◆ DIRECTION
Copy out every line of the following records word for word, keeping them in the same order.

◆ RECORDS FOR PROCESSING
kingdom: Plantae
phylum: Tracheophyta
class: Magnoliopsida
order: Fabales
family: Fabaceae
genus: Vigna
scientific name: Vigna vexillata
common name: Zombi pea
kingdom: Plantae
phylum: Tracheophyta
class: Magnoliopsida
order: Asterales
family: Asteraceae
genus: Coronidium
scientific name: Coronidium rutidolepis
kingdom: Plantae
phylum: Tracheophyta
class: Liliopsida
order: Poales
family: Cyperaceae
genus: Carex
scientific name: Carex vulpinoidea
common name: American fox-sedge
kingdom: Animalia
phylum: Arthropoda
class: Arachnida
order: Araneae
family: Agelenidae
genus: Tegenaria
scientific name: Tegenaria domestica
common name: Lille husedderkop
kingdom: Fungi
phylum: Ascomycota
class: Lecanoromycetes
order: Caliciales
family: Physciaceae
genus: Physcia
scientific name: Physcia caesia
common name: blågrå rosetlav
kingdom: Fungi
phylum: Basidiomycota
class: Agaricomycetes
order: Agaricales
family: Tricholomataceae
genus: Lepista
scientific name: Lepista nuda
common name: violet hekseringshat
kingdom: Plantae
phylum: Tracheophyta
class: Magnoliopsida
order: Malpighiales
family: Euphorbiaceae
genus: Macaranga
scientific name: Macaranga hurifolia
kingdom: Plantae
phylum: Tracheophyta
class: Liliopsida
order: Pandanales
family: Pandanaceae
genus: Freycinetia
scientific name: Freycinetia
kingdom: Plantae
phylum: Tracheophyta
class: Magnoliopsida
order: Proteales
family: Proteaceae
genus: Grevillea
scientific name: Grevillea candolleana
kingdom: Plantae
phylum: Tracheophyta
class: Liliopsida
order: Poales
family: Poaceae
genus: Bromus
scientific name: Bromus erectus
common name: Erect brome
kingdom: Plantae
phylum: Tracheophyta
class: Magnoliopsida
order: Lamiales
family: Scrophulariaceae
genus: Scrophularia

◆ WRITTEN RESPONSE
kingdom: Plantae
phylum: Tracheophyta
class: Magnoliopsida
order: Fabales
family: Fabaceae
genus: Vigna
scientific name: Vigna vexillata
common name: Zombi pea
kingdom: Plantae
phylum: Tracheophyta
class: Magnoliopsida
order: Asterales
family: Asteraceae
genus: Coronidium
scientific name: Coronidium rutidolepis
kingdom: Plantae
phylum: Tracheophyta
class: Liliopsida
order: Poales
family: Cyperaceae
genus: Carex
scientific name: Carex vulpinoidea
common name: American fox-sedge
kingdom: Animalia
phylum: Arthropoda
class: Arachnida
order: Araneae
family: Agelenidae
genus: Tegenaria
scientific name: Tegenaria domestica
common name: Lille husedderkop
kingdom: Fungi
phylum: Ascomycota
class: Lecanoromycetes
order: Caliciales
family: Physciaceae
genus: Physcia
scientific name: Physcia caesia
common name: blågrå rosetlav
kingdom: Fungi
phylum: Basidiomycota
class: Agaricomycetes
order: Agaricales
family: Tricholomataceae
genus: Lepista
scientific name: Lepista nuda
common name: violet hekseringshat
kingdom: Plantae
phylum: Tracheophyta
class: Magnoliopsida
order: Malpighiales
family: Euphorbiaceae
genus: Macaranga
scientific name: Macaranga hurifolia
kingdom: Plantae
phylum: Tracheophyta
class: Liliopsida
order: Pandanales
family: Pandanaceae
genus: Freycinetia
scientific name: Freycinetia
kingdom: Plantae
phylum: Tracheophyta
class: Magnoliopsida
order: Proteales
family: Proteaceae
genus: Grevillea
scientific name: Grevillea candolleana
kingdom: Plantae
phylum: Tracheophyta
class: Liliopsida
order: Poales
family: Poaceae
genus: Bromus
scientific name: Bromus erectus
common name: Erect brome
kingdom: Plantae
phylum: Tracheophyta
class: Magnoliopsida
order: Lamiales
family: Scrophulariaceae
genus: Scrophularia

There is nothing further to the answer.